We collected the runtime data for the loops blocks in CG time step iterations on XT38 and Blue Gene/L9 processors to validate our workload distribution and scaling patterns. Figure 5 shows the percentage of runtime spent in individual loop blocks. Comparing it with the workload distribution in Figure 4, we observe not only a similar workload distribution but also a similar scaling pattern. Note that the message passing communication times are not included in these runtime measurements. We collected data for the Class D CG benchmark on the XT3 system, which also validates the floating-point message count distribution and scaling characteristics that are generated by the symbolic MA models.
|
|
One of the aims of creating the models of scientific applications is to be able to predict the application requirements for the future problem configurations at scale. We use our MA models to understand the sensitivity of floating-point operations, memory requirements per processor, and message volume to applications’ input parameters.
|
|
We begin experiments with a validated problem instance, Class C, for both the NAS CG and SP benchmarks, and scale the input parameters linearly. Note that the MA framework has a post-processing toolset that allows validation of MA model annotations with the runtime values. For instance, the PAPI_FP_OPS
(number of floating-point operations) empirical data was compared with the ma_flop
predicted value. The validated problem instances, Class C, have na=150000, nonzer=15
, for the CG Class C benchmark with 128 MPI tasks. We increase the value of na linearly and generate the floating-point and load-store operation count using the MA symbolic models of the NAS CG benchmark. Figure 6 shows that the floating-point and load-store cost in the CG experiments increase linearly with the na parameter value. Similarly, we generated the growth rates for the floating-point and load-store operation cost for the other input parameter, nonzer
. Results in Figure 6 and Figure 7 show that the floating-point and load-store operation cost in CG are relatively more sensitive to the increase in the number of nonzer elements in the array than the array size: na
.
In the second experiment, the NAS SP benchmark has a single application parameter, problem_size
, which we have used to represent the workload requirements (floating-point, load-store, memory and communication) in the MA symbolic models. Figure 8 shows the increase in the floating-point and load-store operation count by increasing the problem_size
linearly. Note that like CG, the initial set of experiments (Class S, W, A, B, C and D) are validated on the target MPP platforms. Figure 8 shows that the floating-point operation cost increases at a very high rate by increasing the problem_size
.
|
|
Using the MA models, we not only generate the aggregated workload requirements shown earlier, but we also get an insight into the scaling behavior of the workload requirements within an application as a function of the problem_size
parameter. Figure 9 shows the contribution of different functions in total floating-point operation count in SP time step iterations. The results shown in Figure 9 are generated for a fixed number of MPI tasks and by increasing the problem_size
parameter linearly. The floating-point workload requirements generated by the MA model show that the z_solve
is the most expensive function for runs with large number of processors. The cost of x_solve
and y_solve
are identical and consistent. Moreover, based on the MA model results shown in Figure 9, we can safely ignore the cost of txinvr
and add functions in the further analysis.

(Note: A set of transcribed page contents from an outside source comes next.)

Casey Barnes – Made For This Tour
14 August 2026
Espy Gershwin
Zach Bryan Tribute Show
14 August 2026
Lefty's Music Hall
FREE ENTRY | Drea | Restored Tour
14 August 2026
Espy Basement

Similarly, we studied the communication pattern of a climate application called Parallel Ocean Program (POP). POP is an ocean modeling code developed at the Los Alamos National Laboratory, which executes in a time-step fashion and has a standard latitude-longitude grid with km
vertical levels. There are two main processes in a POP time-step: baroclinic and barotropic. Baroclinic requires only point-to-point communication and is highly parallelizable. Barotropic contains a conjugate gradient solver, which requires global reduction operations. Moreover, the discretized POP grid is mapped and distributed evenly on the two-dimensional processor grid. POP has two standard problem instances: x1 and .01. Processor grid dimensions are compile-time parameters in POP.

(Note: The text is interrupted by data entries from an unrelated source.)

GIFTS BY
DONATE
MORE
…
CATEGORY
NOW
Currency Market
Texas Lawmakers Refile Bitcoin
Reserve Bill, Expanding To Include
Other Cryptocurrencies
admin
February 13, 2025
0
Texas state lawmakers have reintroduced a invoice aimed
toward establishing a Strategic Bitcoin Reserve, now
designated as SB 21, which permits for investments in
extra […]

We studied the overall communication volume sensitivity and the individual message distribution in POP by varying the MPI grid sizes. POP uses MPI topology functions to create the two-dimensional virtual topology. All point-to-point communication operations are between the four nearest-neighbors in the 2D grid. Figure 10 shows the increase in overall volume in the two calculation phases, while Figure 11 shows the distribution of the message volume. Note that most messages are less than one Kbyte. Using this information, it is now possible to accurately reason about the actual application requirements. In this case, the application requires an interconnect that has low latency and low overhead for small messages.
|
|
MA is a new technique that combines the benefits from both analytic and empirical approaches, and it adds some new advantages, such as incremental model validation and multi-resolution modeling. Within the HPCS program, these models are useful to perform sensitivity analysis for future problem instances of HPCS applications. Moreover, the symbolic models can be evaluated efficiently and hence provide a powerful tool for application and algorithm developers to identify scaling bottlenecks and hotspots in their implementations. From the perspective of constructing, validating, and evaluating performance models, we believe that MA offers many benefits over conventional techniques throughout the performance lifecycle.